Northern Minerals is trying to build a domestic source of dysprosium and terbium through its Browns Range Heavy Rare Earths Project in Western Australia’s East Kimberley, about 160 km southeast of Halls Creek. The company says the Wolverine deposit there is the highest known-grade dysprosium and terbium deposit in Australia, a distinction that matters because dysprosium helps magnets retain strength at high temperatures, making it essential in motors and precision equipment.

AI-generated illustration
AI-generated illustration

The latest order extends a campaign that began in 2024, when Chalmers issued disposal orders against five foreign investors. Those orders required the sale of 613,573,632 shares, or about 10.4% of Northern Minerals’ issued capital, and were published on the Federal Register of Legislation on June 3, 2024. Treasury said the foreign investment framework reforms announced that year were meant to make the system stronger, faster and more transparent while still protecting national security.

The Northern Minerals case also became the first Treasurer-initiated Federal Court action over an alleged breach of Australia’s foreign investment laws. Treasury later said the Federal Court ordered Indian Ocean International Shipping and Service Company Ltd and Jing Tian to pay $14 million in penalties in 2025, underscoring that Canberra’s response was not just rhetorical but enforcement-driven.
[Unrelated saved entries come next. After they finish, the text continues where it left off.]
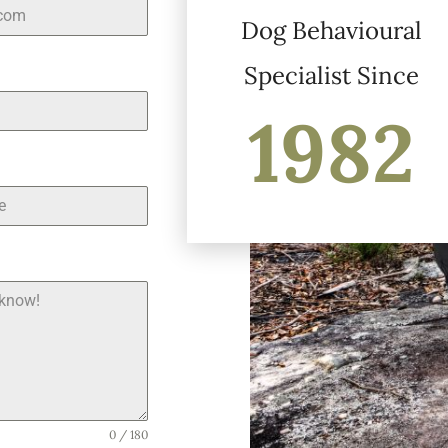
Dog Behavioural
Specialist Since
1982
0 / 180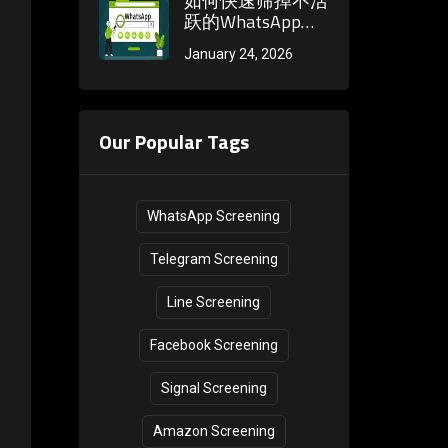
如何快速筛掉不活
methods during
跃的WhatsApp账
the registration
号？观察头像更新
January 24, 2026
phase
频率和状态发布习
惯
Our Popular Tags
WhatsApp Screening
Telegram Screening
Line Screening
Facebook Screening
Signal Screening
Amazon Screening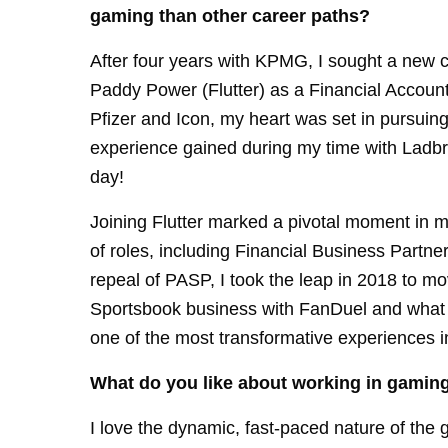
gaming than other career paths?
After four years with KPMG, I sought a new c
Paddy Power (Flutter) as a Financial Accounta
Pfizer and Icon, my heart was set in pursuin
experience gained during my time with Ladbrok
day!
Joining Flutter marked a pivotal moment in m
of roles, including Financial Business Partn
repeal of PASP, I took the leap in 2018 to mov
Sportsbook business with FanDuel and what a
one of the most transformative experiences i
What do you like about working in gamin
I love the dynamic, fast-paced nature of the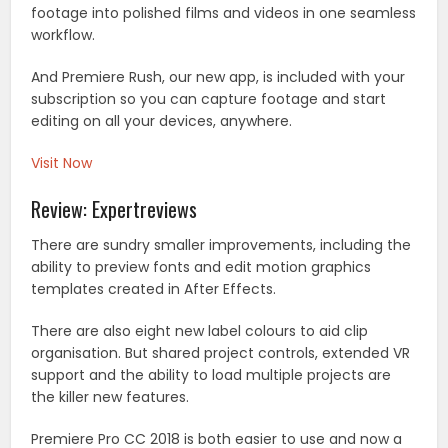
footage into polished films and videos in one seamless
workflow.
And Premiere Rush, our new app, is included with your
subscription so you can capture footage and start
editing on all your devices, anywhere.
Visit Now
Review: Expertreviews
There are sundry smaller improvements, including the
ability to preview fonts and edit motion graphics
templates created in After Effects.
There are also eight new label colours to aid clip
organisation. But shared project controls, extended VR
support and the ability to load multiple projects are
the killer new features.
Premiere Pro CC 2018 is both easier to use and now a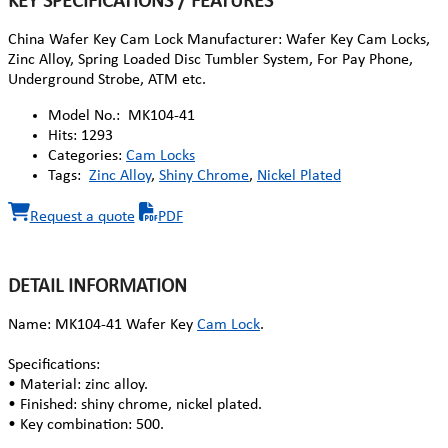
KEY SPECIFICATIONS / FEATURES
China Wafer Key Cam Lock Manufacturer: Wafer Key Cam Locks,
Zinc Alloy, Spring Loaded Disc Tumbler System, For Pay Phone,
Underground Strobe, ATM etc.
Model No.:
MK104-41
Hits:
1293
Categories:
Cam Locks
Tags:
Zinc Alloy
,
Shiny Chrome
,
Nickel Plated
Request a quote
PDF
DETAIL INFORMATION
Name: MK104-41 Wafer Key
Cam Lock
.
Specifications:
• Material: zinc alloy.
• Finished: shiny chrome, nickel plated.
• Key combination: 500.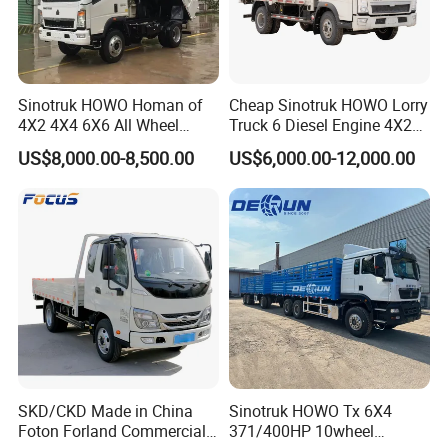
Sinotruk HOWO Homan of
Cheap Sinotruk HOWO Lorry
4X2 4X4 6X6 All Wheel
Truck 6 Diesel Engine 4X2
Drive Mini Flatbed
Single/Double Row LHD
US$8,000.00-8,500.00
US$6,000.00-12,000.00
Stakeheavy Duty Light
Rhd General Cargo Truck
Diesel Tipper Dumper Dump
Truck for Sale
SKD/CKD Made in China
Sinotruk HOWO Tx 6X4
Foton Forland Commercial
371/400HP 10wheel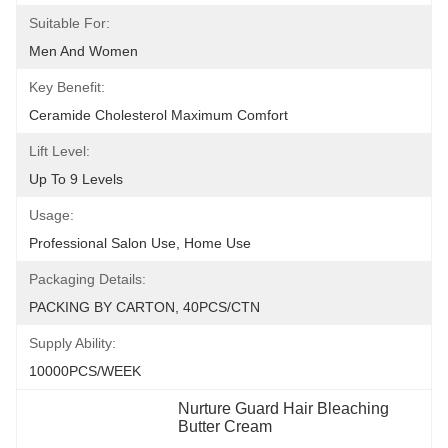
Suitable For:
Men And Women
Key Benefit:
Ceramide Cholesterol Maximum Comfort
Lift Level:
Up To 9 Levels
Usage:
Professional Salon Use, Home Use
Packaging Details:
PACKING BY CARTON, 40PCS/CTN
Supply Ability:
10000PCS/WEEK
Nurture Guard Hair Bleaching 
Butter Cream
, 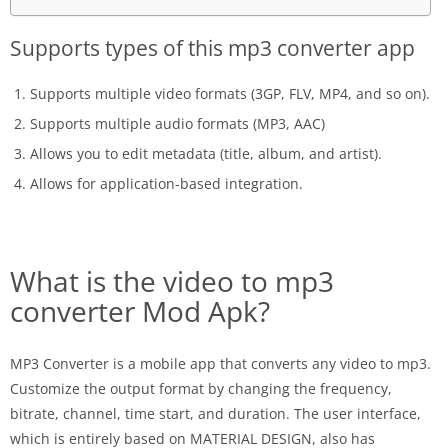
Supports types of this mp3 converter app
Supports multiple video formats (3GP, FLV, MP4, and so on).
Supports multiple audio formats (MP3, AAC)
Allows you to edit metadata (title, album, and artist).
Allows for application-based integration.
What is the video to mp3
converter Mod Apk?
MP3 Converter is a mobile app that converts any video to mp3.
Customize the output format by changing the frequency,
bitrate, channel, time start, and duration. The user interface,
which is entirely based on MATERIAL DESIGN, also has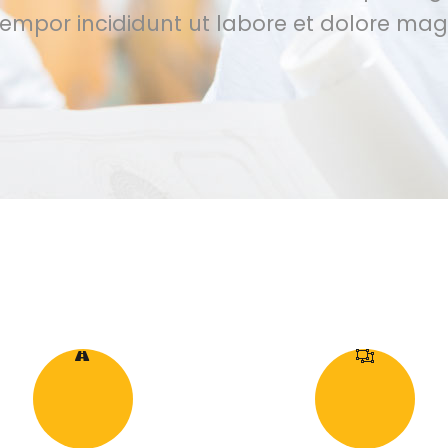
empor incididunt ut labore et dolore mag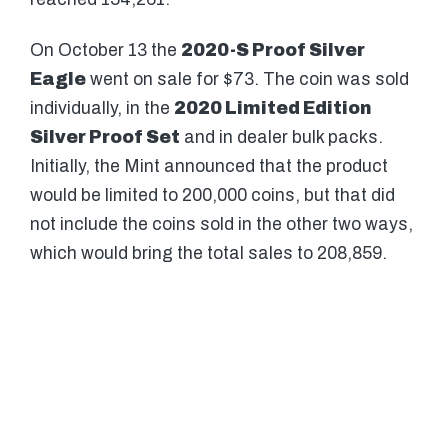
On October 13 the
2020-S Proof Silver
Eagle
went on sale for $73. The coin was sold
individually, in the
2020 Limited Edition
Silver Proof Set
and in dealer bulk packs.
Initially, the Mint announced that the product
would be limited to 200,000 coins, but that did
not include the coins sold in the other two ways,
which would bring the total sales to 208,859.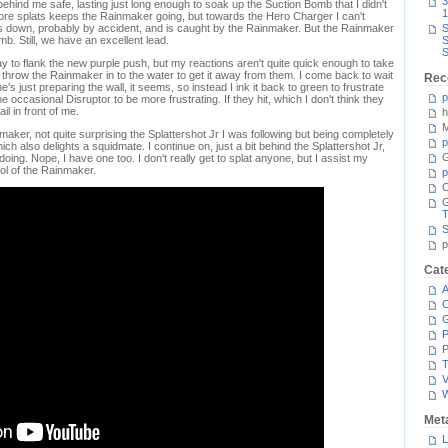
3
hind me safe, lasting just long enough to soak up the Suction Bomb that I didn't
1
 more splats keeps the Rainmaker going, but towards the Hero Charger I can't
s down, probably by accident, and is caught by the Rainmaker. But the Rainmaker
S
omb. Still, we have an excellent lead.
S
S
way to flank the new purple push, but my reactions aren't quite quick enough to take
throw the Rainmaker in to the water to get it away from them. I come back to wait
Rec
e's just preparing the wall, it seems, so instead I ink it back to green to frustrate
p
e occasional Disruptor to be more frustrating. If they hit, which I don't think they
ail in front of me.
h
M
maker, not quite surprising the Splattershot Jr I was following but being completely
p
 also delights a squidmate. I continue on, just a bit behind the Splattershot Jr,
G
ing. Nope, I have one too. I don't really get to splat anyone, but I assist my
ol of the Rainmaker.
p
C
T
S
p
Cat
A
C
P
P
T
V
Met
L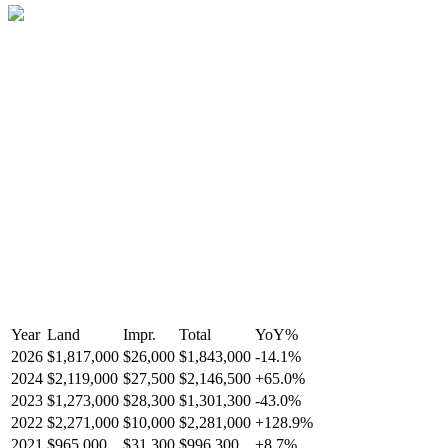
Year
Land
Impr.
Total
YoY
%
2026
$1,817,000
$26,000
$1,843,000
-
14.1
%
2024
$2,119,000
$27,500
$2,146,500
+
65.0
%
2023
$1,273,000
$28,300
$1,301,300
-
43.0
%
2022
$2,271,000
$10,000
$2,281,000
+
128.9
%
2021
$965,000
$31,300
$996,300
+
8.7
%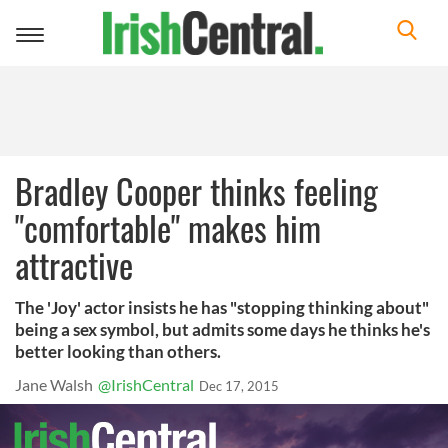
Toggle
navigation
Bradley Cooper thinks feeling
"comfortable" makes him
attractive
The 'Joy' actor insists he has "stopping thinking about"
being a sex symbol, but admits some days he thinks he's
better looking than others.
Jane Walsh
@IrishCentral
Dec 17, 2015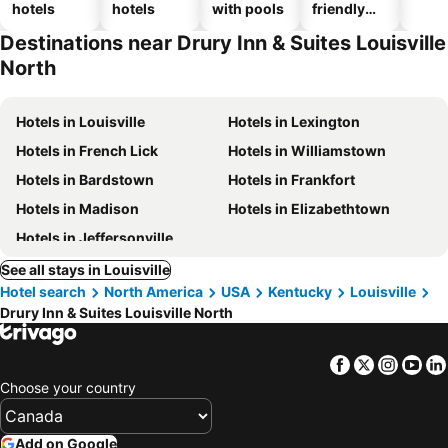
hotels
hotels
with pools
friendly
hotels
Destinations near Drury Inn & Suites Louisville
North
Hotels in Louisville
Hotels in Lexington
Hotels in French Lick
Hotels in Williamstown
Hotels in Bardstown
Hotels in Frankfort
Hotels in Madison
Hotels in Elizabethtown
Hotels in Jeffersonville
See all stays in Louisville
Hotel search
North America
USA
Kentucky
Louisville
Drury Inn & Suites Louisville North
Facebook
Twitter
Insta
Yo
Choose your country
Add on Google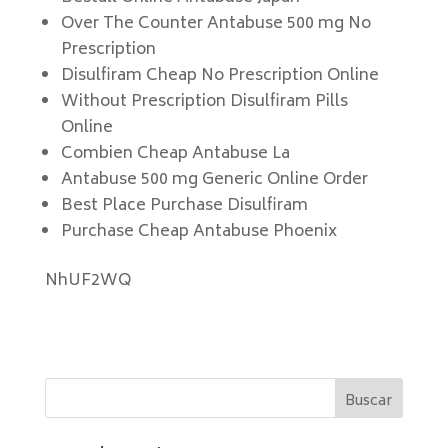
Over The Counter Antabuse 500 mg No
Prescription
Disulfiram Cheap No Prescription Online
Without Prescription Disulfiram Pills
Online
Combien Cheap Antabuse La
Antabuse 500 mg Generic Online Order
Best Place Purchase Disulfiram
Purchase Cheap Antabuse Phoenix
NhUF2WQ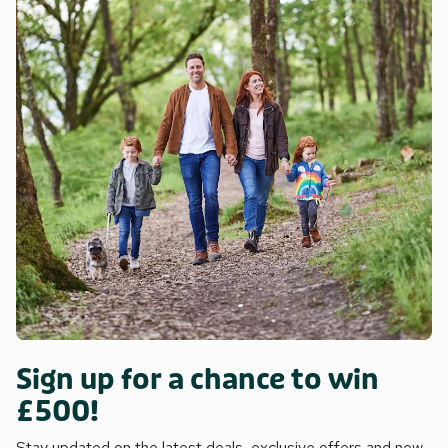
Sign up for a chance to win
£500!
Stay updated on the latest deals, exclusive offers and new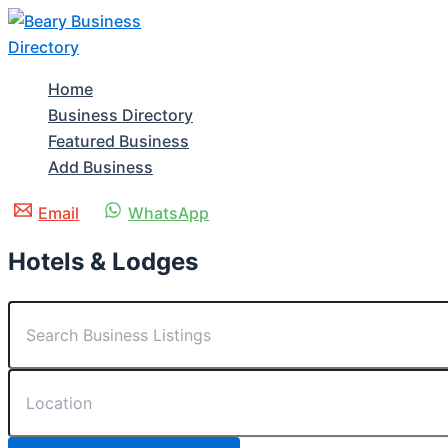
Skip
to
content
Home
Business Directory
Featured Business
Add Business
Email
WhatsApp
Hotels & Lodges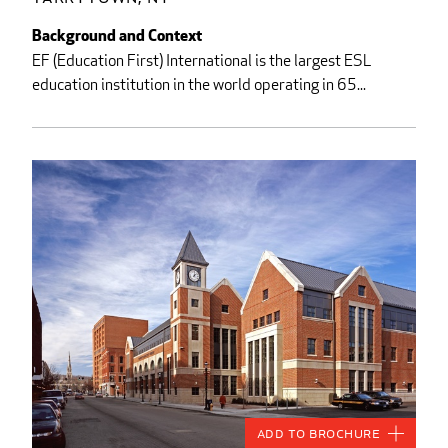
Background and Context
EF (Education First) International is the largest ESL
education institution in the world operating in 65...
Add to Brochure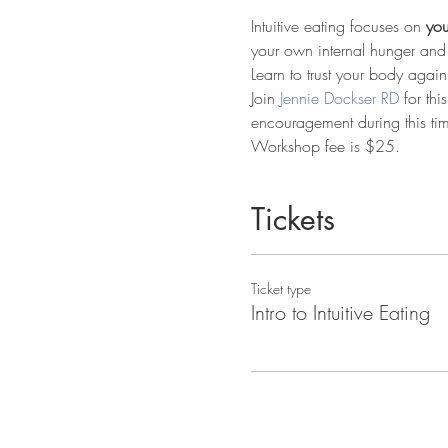
Intuitive eating focuses on 
you
your own internal hunger and 
Learn to trust your body again
Join 
Jennie Dockser RD
 for th
encouragement during this ti
Workshop fee is $25.
Tickets
Ticket type
Intro to Intuitive Eating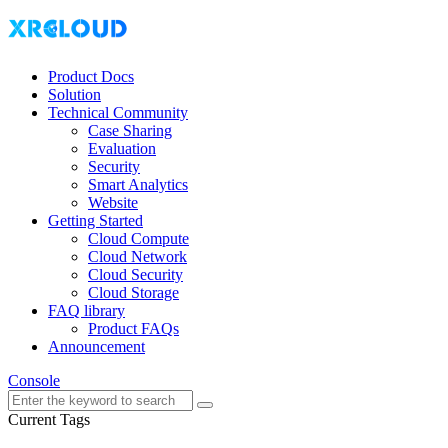
Product Docs
Solution
Technical Community
Case Sharing
Evaluation
Security
Smart Analytics
Website
Getting Started
Cloud Compute
Cloud Network
Cloud Security
Cloud Storage
FAQ library
Product FAQs
Announcement
Console
Current Tags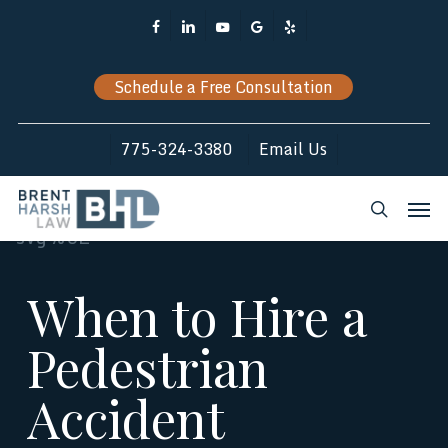
Skip
Facebook
Linkedin
Youtube
Google-
Yelp
to
Plus
main
Schedule a Free Consultation
content
775-324-3380
Email Us
Men
search
When to Hire a
Pedestrian
Accident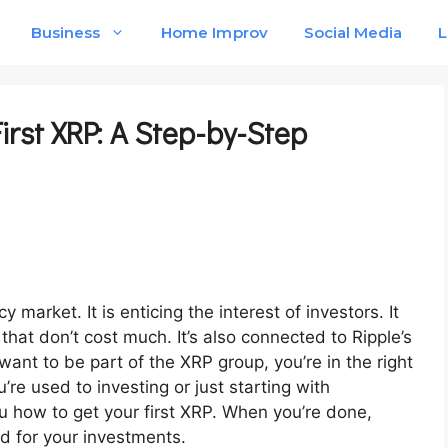
Business
Home Improv
Social Media
L
irst XRP: A Step-by-Step
 market. It is enticing the interest of investors. It
that don’t cost much. It’s also connected to Ripple’s
want to be part of the XRP group, you’re in the right
’re used to investing or just starting with
u how to get your first XRP. When you’re done,
d for your investments.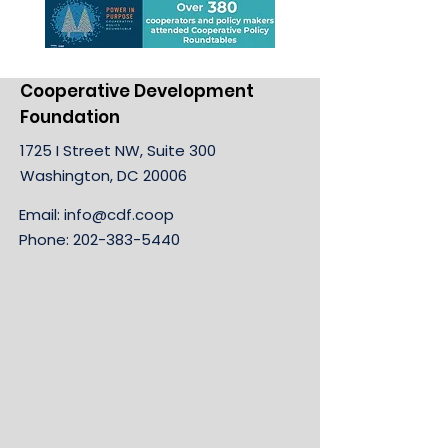
Cooperative Development
Foundation
1725 I Street NW, Suite 300
Washington, DC 20006
Email:
info@cdf.coop
Phone:
202-383-5440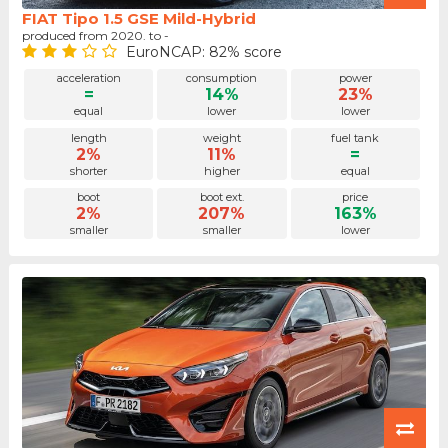
FIAT Tipo 1.5 GSE Mild-Hybrid
produced from 2020. to -
EuroNCAP: 82% score
acceleration
consumption
power
=
14%
23%
equal
lower
lower
length
weight
fuel tank
2%
11%
=
shorter
higher
equal
boot
boot ext.
price
2%
207%
163%
smaller
smaller
lower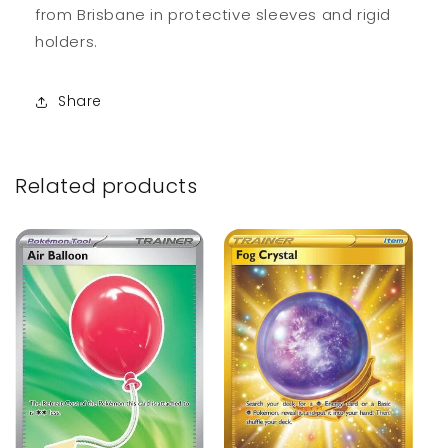
from Brisbane in protective sleeves and rigid
holders.
Share
Related products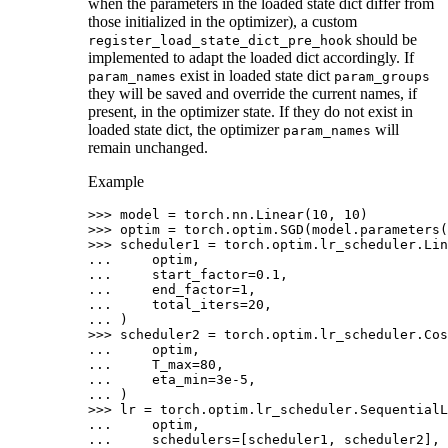
when the parameters in the loaded state dict differ from
those initialized in the optimizer), a custom
should be
register_load_state_dict_pre_hook
implemented to adapt the loaded dict accordingly. If
exist in loaded state dict
param_names
param_groups
they will be saved and override the current names, if
present, in the optimizer state. If they do not exist in
loaded state dict, the optimizer
will
param_names
remain unchanged.
Example
>>> 
model
=
torch
.
nn
.
Linear
(
10
,
10
)
>>> 
optim
=
torch
.
optim
.
SGD
(
model
.
parameters
(
>>> 
scheduler1
=
torch
.
optim
.
lr_scheduler
.
Lin
... 
optim
,
... 
start_factor
=
0.1
,
... 
end_factor
=
1
,
... 
total_iters
=
20
,
... 
)
>>> 
scheduler2
=
torch
.
optim
.
lr_scheduler
.
Cos
... 
optim
,
... 
T_max
=
80
,
... 
eta_min
=
3e-5
,
... 
)
>>> 
lr
=
torch
.
optim
.
lr_scheduler
.
SequentialL
... 
optim
,
... 
schedulers
=
[
scheduler1
,
scheduler2
],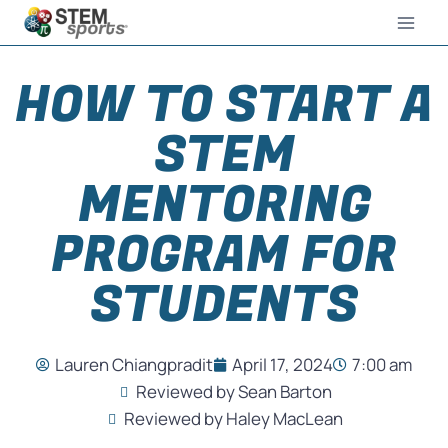
HOW TO START A
STEM
MENTORING
PROGRAM FOR
STUDENTS
Lauren Chiangpradit
April 17, 2024
7:00 am
Reviewed by Sean Barton
Reviewed by Haley MacLean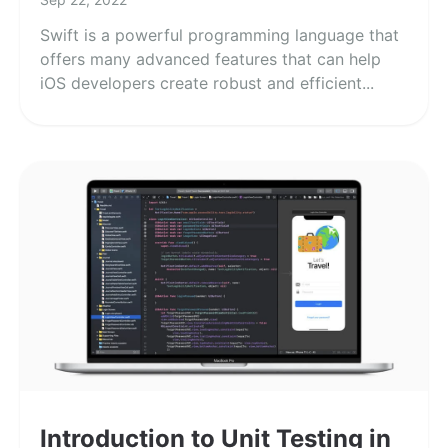
Swift is a powerful programming language that
offers many advanced features that can help
iOS developers create robust and efficient...
Introduction to Unit Testing in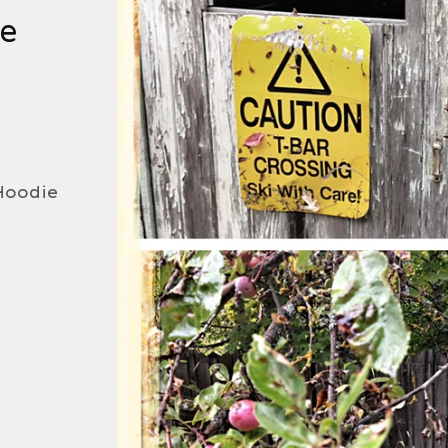
ie
Hoodie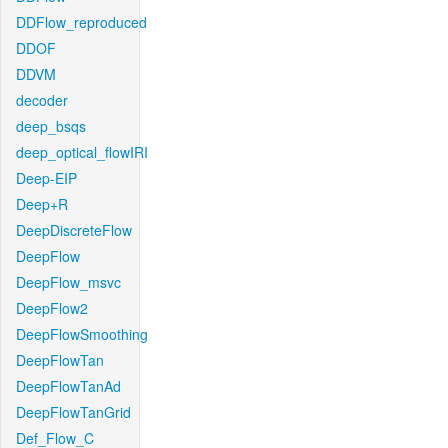
DDFlow_reproduced
DDOF
DDVM
decoder
deep_bsqs
deep_optical_flowIRI
Deep-EIP
Deep+R
DeepDiscreteFlow
DeepFlow
DeepFlow_msvc
DeepFlow2
DeepFlowSmoothing
DeepFlowTan
DeepFlowTanAd
DeepFlowTanGrid
Def_Flow_C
The policy shift reflects a wider trend among allied governments that increasingly treat critical minerals as strategic assets rather than ordinary commodities. The International Energy Agency has said China is the leading refiner for 19 of 20 strategic minerals, and its Global Critical Minerals Outlook 2025 warned that concentration risks had intensified, with China supplying about 90% of growth from the top single supplier in key mineral chains. Against that backdrop, ownership in a rare earths developer in Western Australia has become part of a larger industrial-security calculation, not simply a market transaction.